If you have time to benchmark I'd be interested to see some number. But anyways
my implementation was mostly meant to be obviously right and possible to
ovverride with per-arch algorithms.
Andrea
> It is 36bytes. and on 64bit archs the difference is going to be less.
You're right - I can't add up (must be too late at night), and I was looking
at wait_queue not wait_queue_head. I suppose that means my implementations
are then 20 and 16 bytes respectively.
On 64-bit archs the difference will be less, depending on what a "long" is.
> The real waste is the lock of the waitqueue that I don't need, so I should
> probably keep two list_head in the waitqueue instead of using the
> wait_queue_head_t and wake_up_process by hand.
Perhaps you should steal my wake_up_ctx() idea.
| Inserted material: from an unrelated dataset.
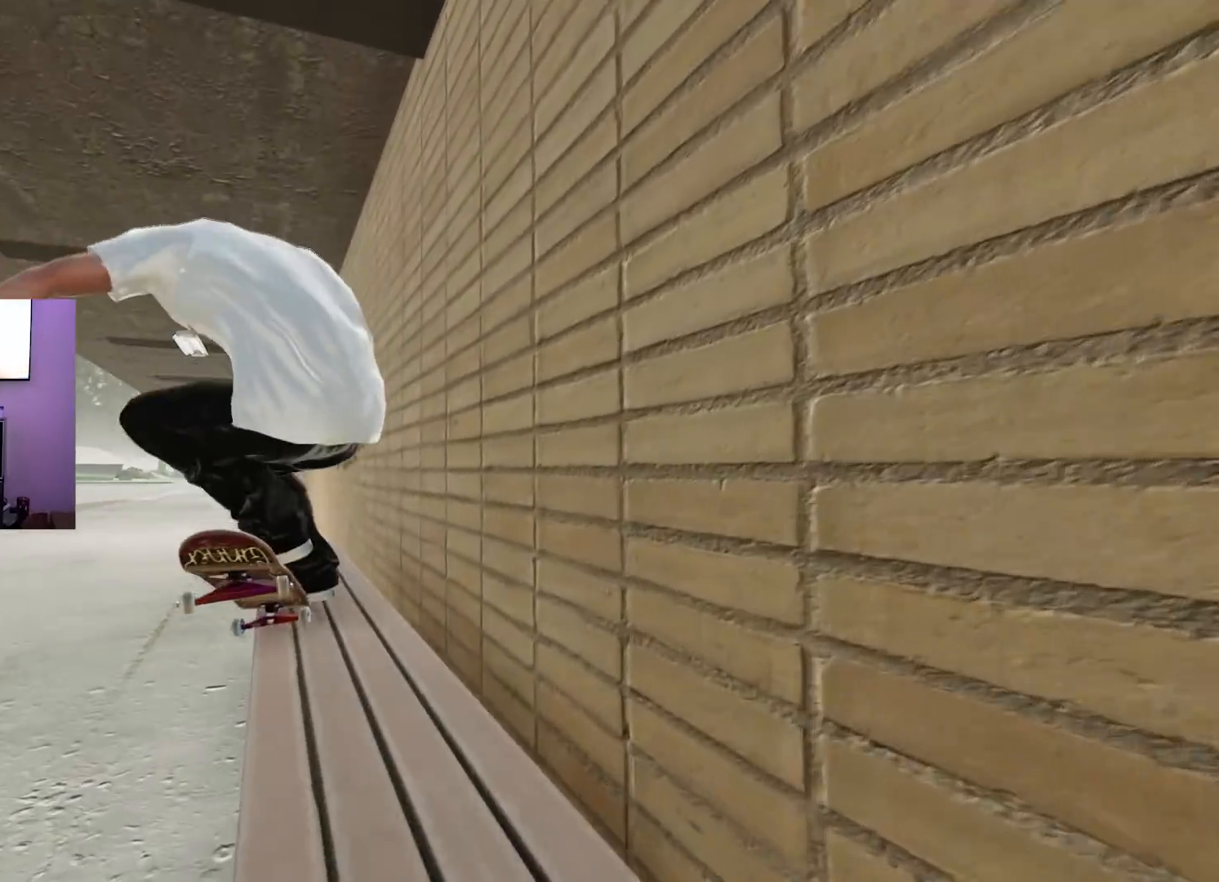
{"buttons": ["L2"], "left_stick": "center", "right_stick": "center", "events": [[234, "L3", "down"], [350, "L3", "up"], [417, "right_stick", "center"], [434, "left_stick", "center"], [451, "L2", "down"]]}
That means you only need one
wait queue, and you use bits in the wait_queue flags to note which type of
waiter is at the front of the queue.
You can then say "wake up the first thing at the front of the queue if it is
a writer"; and you can say "wake up the first consequtive bunch of things at
the front of the queue, provided they're all readers" or "wake up all the
readers in the queue".
> The fast path has to be as fast as yours, if not then the only variable
> that can make difference is the fact I'm not inlining the fast path because
> it's not that small, in such a case I should simply inline the fast path
My point exactly... It can't be as fast because it's _all_ out of line.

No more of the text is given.